Lead Line Cook Expectations and Responsibilities
Do you know how to work a wood-fired pizza oven? Do you have a good sense of humor?
Roberta’s is looking for an up-and-coming line cook to assist our chef in running a quick-service kitchen that does lots of scratch cooking. Candidates who are positive, upbeat and enthusiastic about leading a team through service will be given strong consideration.
In general, a Lead Line Cook acts as the Chefs’ eyes and ears in the kitchen, as well as the Chefs’ proxy in their absence. The Lead Line Cook should be a leader-by-example at all times and set a standard of conduct in the kitchen and around the restaurant. They should know the prescribed methods of working in our kitchens and be able to respectfully and confidently correct other cooks when they are not working within Roberta’s methods or up to our standards.

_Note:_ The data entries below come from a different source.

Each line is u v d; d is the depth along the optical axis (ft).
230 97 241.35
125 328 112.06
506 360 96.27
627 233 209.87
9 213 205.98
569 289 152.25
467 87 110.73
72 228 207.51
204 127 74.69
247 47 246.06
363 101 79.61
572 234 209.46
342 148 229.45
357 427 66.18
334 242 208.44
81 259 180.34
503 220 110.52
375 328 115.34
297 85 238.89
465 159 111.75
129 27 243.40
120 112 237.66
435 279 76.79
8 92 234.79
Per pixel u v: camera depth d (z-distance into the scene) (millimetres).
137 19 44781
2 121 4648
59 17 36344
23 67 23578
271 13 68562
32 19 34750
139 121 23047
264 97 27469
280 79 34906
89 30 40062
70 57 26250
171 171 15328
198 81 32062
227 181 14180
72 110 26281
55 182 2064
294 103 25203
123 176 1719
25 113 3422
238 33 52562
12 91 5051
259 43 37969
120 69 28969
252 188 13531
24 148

Specific expectations and responsibilities of the Lead Line Cook position:
- Answer other cooks’ questions or get the answer from a Chef when the Lead Line Cook is unable to provide one.
- Run service in a chef’s absence.
- Set a menu for service in a Chef’s absence, making necessary adjustments according to product availability or seasonal menu changes.
- Master all stations within their respective kitchens, including expo, register and oven.
- Set up and shut down the kitchen, delegating tasks for the most efficient operation.
- Train new hires and trails.
- Expectations:
○ Ability to work all stations
○ Complete prep lists and execute all prep as needed.
○ Complete basic vendor orders
○ Complete prep lists and execute all prep as needed.